## Brief
Repeat exactly the lines below that lie between the line with "X169000000Y-153750000D03*" and the line with "X183120000Y-73730000D03*", counting both of those lines as part of the answer.

Machine-readable hardware designs:

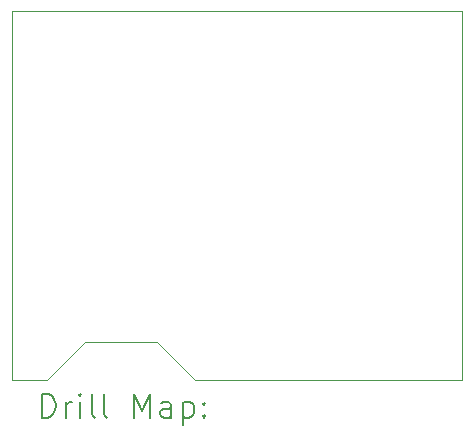
<source format=gbr>
%TF.GenerationSoftware,KiCad,Pcbnew,7.0.8*%
%TF.CreationDate,2024-06-23T14:42:56-04:00*%
%TF.ProjectId,rugby64,72756762-7936-4342-9e6b-696361645f70,rev?*%
%TF.SameCoordinates,Original*%
%TF.FileFunction,Drillmap*%
%TF.FilePolarity,Positive*%
%FSLAX45Y45*%
G04 Gerber Fmt 4.5, Leading zero omitted, Abs format (unit mm)*
G04 Created by KiCad (PCBNEW 7.0.8) date 2024-06-23 14:42:56*
%MOMM*%
%LPD*%
G01*
G04 APERTURE LIST*
%ADD10C,0.100000*%
%ADD11C,0.200000*%
G04 APERTURE END LIST*
D10*
X5226745Y-5478780D02*
X5226745Y-2350370D01*
X2029460Y-5158740D02*
X2644140Y-5158740D01*
X1709420Y-5478780D02*
X2029390Y-5158810D01*
X1411665Y-5479650D02*
X1699260Y-5479650D01*
X5226745Y-2350370D02*
X1411665Y-2350370D01*
X1411665Y-2350370D02*
X1411665Y-5479650D01*
X2644140Y-5158740D02*
X2963698Y-5478298D01*
X1709420Y-5478780D02*
X1699260Y-5478780D01*
X2963698Y-5478298D02*
X5226263Y-5478298D01*
D11*
X1667442Y-5796133D02*
X1667442Y-5596133D01*
X1667442Y-5596133D02*
X1715061Y-5596133D01*
X1715061Y-5596133D02*
X1743632Y-5605657D01*
X1743632Y-5605657D02*
X1762680Y-5624705D01*
X1762680Y-5624705D02*
X1772204Y-5643752D01*
X1772204Y-5643752D02*
X1781727Y-5681847D01*
X1781727Y-5681847D02*
X1781727Y-5710419D01*
X1781727Y-5710419D02*
X1772204Y-5748514D01*
X1772204Y-5748514D02*
X1762680Y-5767562D01*
X1762680Y-5767562D02*
X1743632Y-5786609D01*
X1743632Y-5786609D02*
X1715061Y-5796133D01*
X1715061Y-5796133D02*
X1667442Y-5796133D01*
X1867442Y-5796133D02*
X1867442Y-5662800D01*
X1867442Y-5700895D02*
X1876966Y-5681847D01*
X1876966Y-5681847D02*
X1886489Y-5672324D01*
X1886489Y-5672324D02*
X1905537Y-5662800D01*
X1905537Y-5662800D02*
X1924585Y-5662800D01*
X1991251Y-5796133D02*
X1991251Y-5662800D01*
X1991251Y-5596133D02*
X1981727Y-5605657D01*
X1981727Y-5605657D02*
X1991251Y-5615181D01*
X1991251Y-5615181D02*
X2000775Y-5605657D01*
X2000775Y-5605657D02*
X1991251Y-5596133D01*
X1991251Y-5596133D02*
X1991251Y-5615181D01*
X2115061Y-5796133D02*
X2096013Y-5786609D01*
X2096013Y-5786609D02*
X2086489Y-5767562D01*
X2086489Y-5767562D02*
X2086489Y-5596133D01*
X2219823Y-5796133D02*
X2200775Y-5786609D01*
X2200775Y-5786609D02*
X2191251Y-5767562D01*
X2191251Y-5767562D02*
X2191251Y-5596133D01*
X2448394Y-5796133D02*
X2448394Y-5596133D01*
X2448394Y-5596133D02*
X2515061Y-5738990D01*
X2515061Y-5738990D02*
X2581728Y-5596133D01*
X2581728Y-5596133D02*
X2581728Y-5796133D01*
X2762680Y-5796133D02*
X2762680Y-5691371D01*
X2762680Y-5691371D02*
X2753156Y-5672324D01*
X2753156Y-5672324D02*
X2734109Y-5662800D01*
X2734109Y-5662800D02*
X2696013Y-5662800D01*
X2696013Y-5662800D02*
X2676966Y-5672324D01*
X2762680Y-5786609D02*
X2743632Y-5796133D01*
X2743632Y-5796133D02*
X2696013Y-5796133D01*
X2696013Y-5796133D02*
X2676966Y-5786609D01*
X2676966Y-5786609D02*
X2667442Y-5767562D01*
X2667442Y-5767562D02*
X2667442Y-5748514D01*
X2667442Y-5748514D02*
X2676966Y-5729467D01*
X2676966Y-5729467D02*
X2696013Y-5719943D01*
X2696013Y-5719943D02*
X2743632Y-5719943D01*
X2743632Y-5719943D02*
X2762680Y-5710419D01*
X2857918Y-5662800D02*
X2857918Y-5862800D01*
X2857918Y-5672324D02*
X2876966Y-5662800D01*
X2876966Y-5662800D02*
X2915061Y-5662800D01*
X2915061Y-5662800D02*
X2934108Y-5672324D01*
X2934108Y-5672324D02*
X2943632Y-5681847D01*
X2943632Y-5681847D02*
X2953156Y-5700895D01*
X2953156Y-5700895D02*
X2953156Y-5758038D01*
X2953156Y-5758038D02*
X2943632Y-5777086D01*
X2943632Y-5777086D02*
X2934108Y-5786609D01*
X2934108Y-5786609D02*
X2915061Y-5796133D01*
X2915061Y-5796133D02*
X2876966Y-5796133D01*
X2876966Y-5796133D02*
X2857918Y-5786609D01*
X3038870Y-5777086D02*
X3048394Y-5786609D01*
X3048394Y-5786609D02*
X3038870Y-5796133D01*
X3038870Y-5796133D02*
X3029347Y-5786609D01*
X3029347Y-5786609D02*
X3038870Y-5777086D01*
X3038870Y-5777086D02*
X3038870Y-5796133D01*
X3038870Y-5672324D02*
X3048394Y-5681847D01*
X3048394Y-5681847D02*
X3038870Y-5691371D01*
X3038870Y-5691371D02*
X3029347Y-5681847D01*
X3029347Y-5681847D02*
X3038870Y-5672324D01*
X3038870Y-5672324D02*
X3038870Y-5691371D01*
M02*

</source>
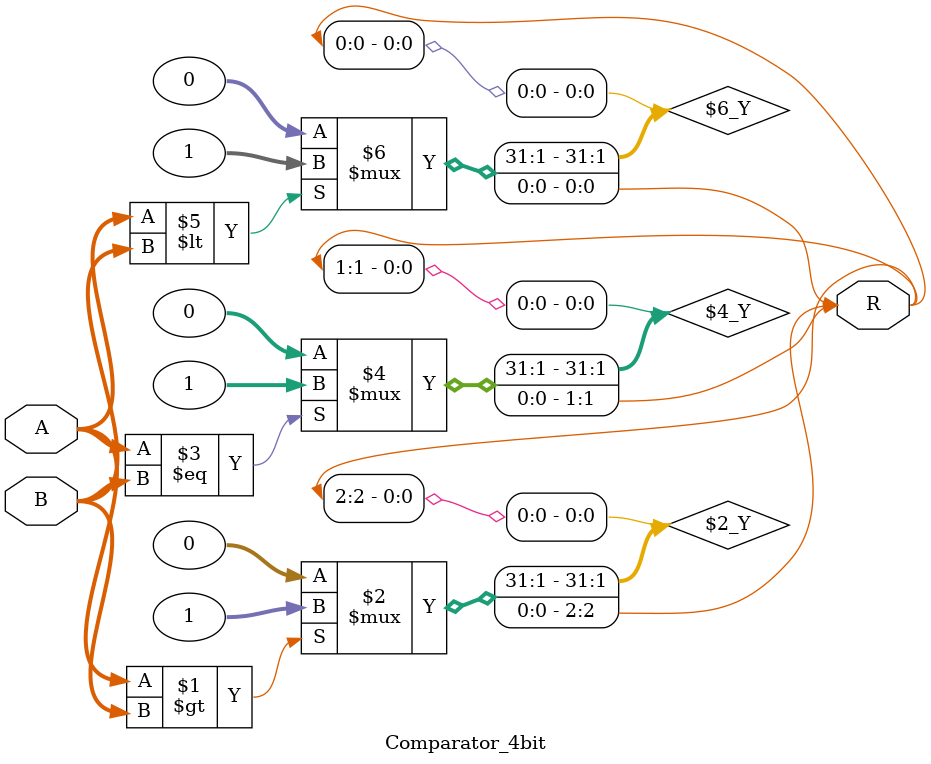
<source format=v>

module Comparator_4bit (
	input [3:0] A, B,
	output [2:0] R
);

	assign R[2] = (A > B) ? 1 : 0;
	assign R[1] = (A == B) ? 1 : 0;
	assign R[0] = (A < B) ? 1 : 0;
	
endmodule 
</source>
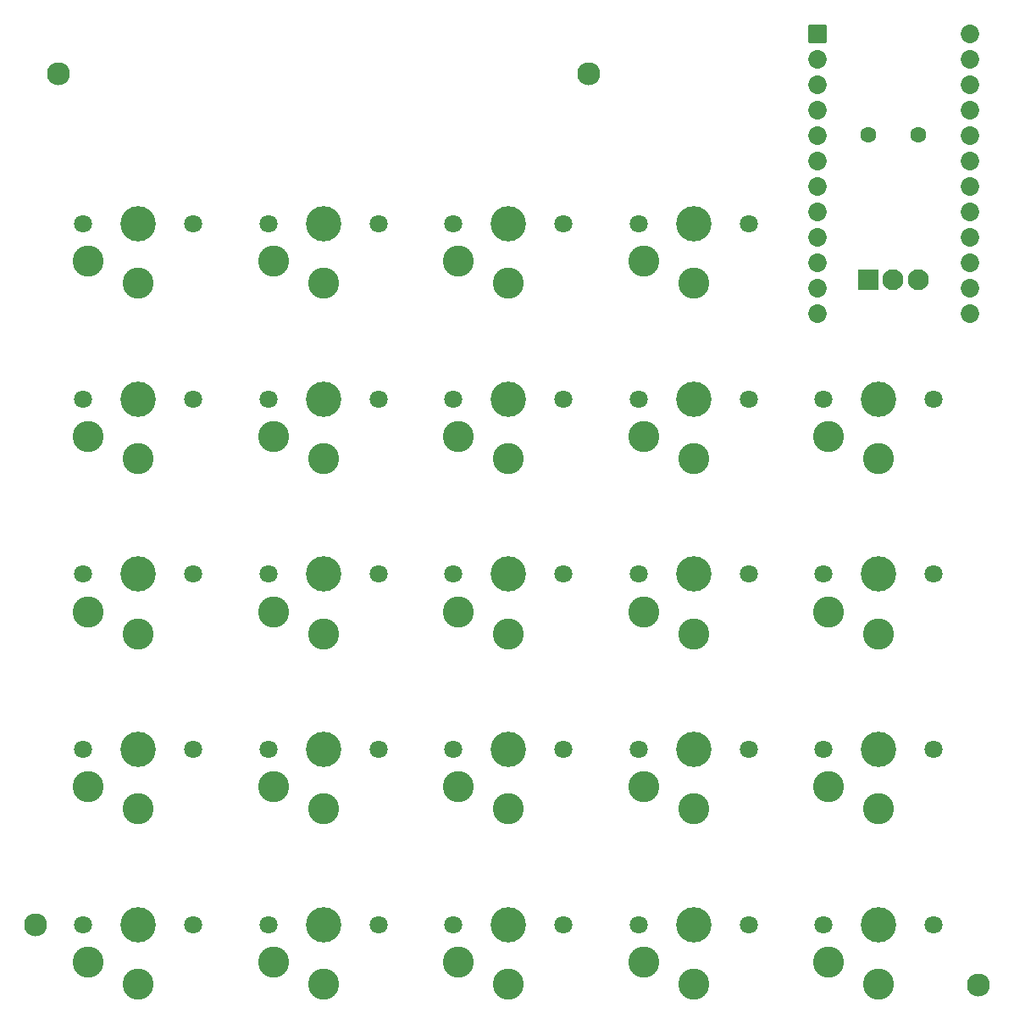
<source format=gbr>
%TF.GenerationSoftware,KiCad,Pcbnew,7.0.10*%
%TF.CreationDate,2024-03-08T11:43:42+01:00*%
%TF.ProjectId,eepypad,65657079-7061-4642-9e6b-696361645f70,1.0*%
%TF.SameCoordinates,Original*%
%TF.FileFunction,Soldermask,Top*%
%TF.FilePolarity,Negative*%
%FSLAX46Y46*%
G04 Gerber Fmt 4.6, Leading zero omitted, Abs format (unit mm)*
G04 Created by KiCad (PCBNEW 7.0.10) date 2024-03-08 11:43:42*
%MOMM*%
%LPD*%
G01*
G04 APERTURE LIST*
G04 Aperture macros list*
%AMRoundRect*
0 Rectangle with rounded corners*
0 $1 Rounding radius*
0 $2 $3 $4 $5 $6 $7 $8 $9 X,Y pos of 4 corners*
0 Add a 4 corners polygon primitive as box body*
4,1,4,$2,$3,$4,$5,$6,$7,$8,$9,$2,$3,0*
0 Add four circle primitives for the rounded corners*
1,1,$1+$1,$2,$3*
1,1,$1+$1,$4,$5*
1,1,$1+$1,$6,$7*
1,1,$1+$1,$8,$9*
0 Add four rect primitives between the rounded corners*
20,1,$1+$1,$2,$3,$4,$5,0*
20,1,$1+$1,$4,$5,$6,$7,0*
20,1,$1+$1,$6,$7,$8,$9,0*
20,1,$1+$1,$8,$9,$2,$3,0*%
G04 Aperture macros list end*
%ADD10C,1.801800*%
%ADD11C,3.100000*%
%ADD12C,3.529000*%
%ADD13C,2.300000*%
%ADD14RoundRect,0.050000X-0.876300X0.876300X-0.876300X-0.876300X0.876300X-0.876300X0.876300X0.876300X0*%
%ADD15C,1.852600*%
%ADD16C,1.600000*%
%ADD17RoundRect,0.050000X1.000000X-1.000000X1.000000X1.000000X-1.000000X1.000000X-1.000000X-1.000000X0*%
%ADD18C,2.100000*%
G04 APERTURE END LIST*
D10*
%TO.C,S16*%
X161000000Y-150000000D03*
D11*
X155500000Y-155950000D03*
D12*
X155500000Y-150000000D03*
D11*
X150500000Y-153750000D03*
D10*
X150000000Y-150000000D03*
%TD*%
%TO.C,S7*%
X124000000Y-132500000D03*
D11*
X118500000Y-138450000D03*
D12*
X118500000Y-132500000D03*
D11*
X113500000Y-136250000D03*
D10*
X113000000Y-132500000D03*
%TD*%
%TO.C,S5*%
X105500000Y-80000000D03*
D11*
X100000000Y-85950000D03*
D12*
X100000000Y-80000000D03*
D11*
X95000000Y-83750000D03*
D10*
X94500000Y-80000000D03*
%TD*%
D13*
%TO.C,_4*%
X184000000Y-156000000D03*
%TD*%
%TO.C,_3*%
X89750000Y-150000000D03*
%TD*%
D10*
%TO.C,S15*%
X142500000Y-80000000D03*
D11*
X137000000Y-85950000D03*
D12*
X137000000Y-80000000D03*
D11*
X132000000Y-83750000D03*
D10*
X131500000Y-80000000D03*
%TD*%
%TO.C,S1*%
X105500000Y-150000000D03*
D11*
X100000000Y-155950000D03*
D12*
X100000000Y-150000000D03*
D11*
X95000000Y-153750000D03*
D10*
X94500000Y-150000000D03*
%TD*%
%TO.C,S2*%
X105500000Y-132500000D03*
D11*
X100000000Y-138450000D03*
D12*
X100000000Y-132500000D03*
D11*
X95000000Y-136250000D03*
D10*
X94500000Y-132500000D03*
%TD*%
%TO.C,S9*%
X124000000Y-97500000D03*
D11*
X118500000Y-103450000D03*
D12*
X118500000Y-97500000D03*
D11*
X113500000Y-101250000D03*
D10*
X113000000Y-97500000D03*
%TD*%
%TO.C,S22*%
X179500000Y-132500000D03*
D11*
X174000000Y-138450000D03*
D12*
X174000000Y-132500000D03*
D11*
X169000000Y-136250000D03*
D10*
X168500000Y-132500000D03*
%TD*%
%TO.C,S21*%
X179500000Y-150000000D03*
D11*
X174000000Y-155950000D03*
D12*
X174000000Y-150000000D03*
D11*
X169000000Y-153750000D03*
D10*
X168500000Y-150000000D03*
%TD*%
%TO.C,S8*%
X124000000Y-115000000D03*
D11*
X118500000Y-120950000D03*
D12*
X118500000Y-115000000D03*
D11*
X113500000Y-118750000D03*
D10*
X113000000Y-115000000D03*
%TD*%
%TO.C,S24*%
X179500000Y-97500000D03*
D11*
X174000000Y-103450000D03*
D12*
X174000000Y-97500000D03*
D11*
X169000000Y-101250000D03*
D10*
X168500000Y-97500000D03*
%TD*%
D13*
%TO.C,_2*%
X145000000Y-65000000D03*
%TD*%
D14*
%TO.C,MCU1*%
X167880000Y-61030000D03*
D15*
X167880000Y-63570000D03*
X167880000Y-66110000D03*
X167880000Y-68650000D03*
X167880000Y-71190000D03*
X167880000Y-73730000D03*
X167880000Y-76270000D03*
X167880000Y-78810000D03*
X167880000Y-81350000D03*
X167880000Y-83890000D03*
X167880000Y-86430000D03*
X167880000Y-88970000D03*
X183120000Y-61030000D03*
X183120000Y-63570000D03*
X183120000Y-66110000D03*
X183120000Y-68650000D03*
X183120000Y-71190000D03*
X183120000Y-73730000D03*
X183120000Y-76270000D03*
X183120000Y-78810000D03*
X183120000Y-81350000D03*
X183120000Y-83890000D03*
X183120000Y-86430000D03*
X183120000Y-88970000D03*
%TD*%
D10*
%TO.C,S11*%
X142500000Y-150000000D03*
D11*
X137000000Y-155950000D03*
D12*
X137000000Y-150000000D03*
D11*
X132000000Y-153750000D03*
D10*
X131500000Y-150000000D03*
%TD*%
%TO.C,S13*%
X142500000Y-115000000D03*
D11*
X137000000Y-120950000D03*
D12*
X137000000Y-115000000D03*
D11*
X132000000Y-118750000D03*
D10*
X131500000Y-115000000D03*
%TD*%
%TO.C,S12*%
X142500000Y-132500000D03*
D11*
X137000000Y-138450000D03*
D12*
X137000000Y-132500000D03*
D11*
X132000000Y-136250000D03*
D10*
X131500000Y-132500000D03*
%TD*%
D16*
%TO.C,ROT1*%
X172960000Y-71120000D03*
X177960000Y-71120000D03*
D17*
X172960000Y-85620000D03*
D18*
X177960000Y-85620000D03*
X175460000Y-85620000D03*
%TD*%
D10*
%TO.C,S10*%
X124000000Y-80000000D03*
D11*
X118500000Y-85950000D03*
D12*
X118500000Y-80000000D03*
D11*
X113500000Y-83750000D03*
D10*
X113000000Y-80000000D03*
%TD*%
%TO.C,S18*%
X161000000Y-115000000D03*
D11*
X155500000Y-120950000D03*
D12*
X155500000Y-115000000D03*
D11*
X150500000Y-118750000D03*
D10*
X150000000Y-115000000D03*
%TD*%
%TO.C,S14*%
X142500000Y-97500000D03*
D11*
X137000000Y-103450000D03*
D12*
X137000000Y-97500000D03*
D11*
X132000000Y-101250000D03*
D10*
X131500000Y-97500000D03*
%TD*%
%TO.C,S19*%
X161000000Y-97500000D03*
D11*
X155500000Y-103450000D03*
D12*
X155500000Y-97500000D03*
D11*
X150500000Y-101250000D03*
D10*
X150000000Y-97500000D03*
%TD*%
D13*
%TO.C,_1*%
X92000000Y-65000000D03*
%TD*%
D10*
%TO.C,S3*%
X105500000Y-115000000D03*
D11*
X100000000Y-120950000D03*
D12*
X100000000Y-115000000D03*
D11*
X95000000Y-118750000D03*
D10*
X94500000Y-115000000D03*
%TD*%
%TO.C,S23*%
X179500000Y-115000000D03*
D11*
X174000000Y-120950000D03*
D12*
X174000000Y-115000000D03*
D11*
X169000000Y-118750000D03*
D10*
X168500000Y-115000000D03*
%TD*%
%TO.C,S4*%
X105500000Y-97500000D03*
D11*
X100000000Y-103450000D03*
D12*
X100000000Y-97500000D03*
D11*
X95000000Y-101250000D03*
D10*
X94500000Y-97500000D03*
%TD*%
%TO.C,S6*%
X124000000Y-150000000D03*
D11*
X118500000Y-155950000D03*
D12*
X118500000Y-150000000D03*
D11*
X113500000Y-153750000D03*
D10*
X113000000Y-150000000D03*
%TD*%
%TO.C,S17*%
X161000000Y-132500000D03*
D11*
X155500000Y-138450000D03*
D12*
X155500000Y-132500000D03*
D11*
X150500000Y-136250000D03*
D10*
X150000000Y-132500000D03*
%TD*%
%TO.C,S20*%
X161000000Y-80000000D03*
D11*
X155500000Y-85950000D03*
D12*
X155500000Y-80000000D03*
D11*
X150500000Y-83750000D03*
D10*
X150000000Y-80000000D03*
%TD*%
M02*

</source>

## Answer space
X169000000Y-153750000D03*
D10*
X168500000Y-150000000D03*
%TD*%
%TO.C,S8*%
X124000000Y-115000000D03*
D11*
X118500000Y-120950000D03*
D12*
X118500000Y-115000000D03*
D11*
X113500000Y-118750000D03*
D10*
X113000000Y-115000000D03*
%TD*%
%TO.C,S24*%
X179500000Y-97500000D03*
D11*
X174000000Y-103450000D03*
D12*
X174000000Y-97500000D03*
D11*
X169000000Y-101250000D03*
D10*
X168500000Y-97500000D03*
%TD*%
D13*
%TO.C,_2*%
X145000000Y-65000000D03*
%TD*%
D14*
%TO.C,MCU1*%
X167880000Y-61030000D03*
D15*
X167880000Y-63570000D03*
X167880000Y-66110000D03*
X167880000Y-68650000D03*
X167880000Y-71190000D03*
X167880000Y-73730000D03*
X167880000Y-76270000D03*
X167880000Y-78810000D03*
X167880000Y-81350000D03*
X167880000Y-83890000D03*
X167880000Y-86430000D03*
X167880000Y-88970000D03*
X183120000Y-61030000D03*
X183120000Y-63570000D03*
X183120000Y-66110000D03*
X183120000Y-68650000D03*
X183120000Y-71190000D03*
X183120000Y-73730000D03*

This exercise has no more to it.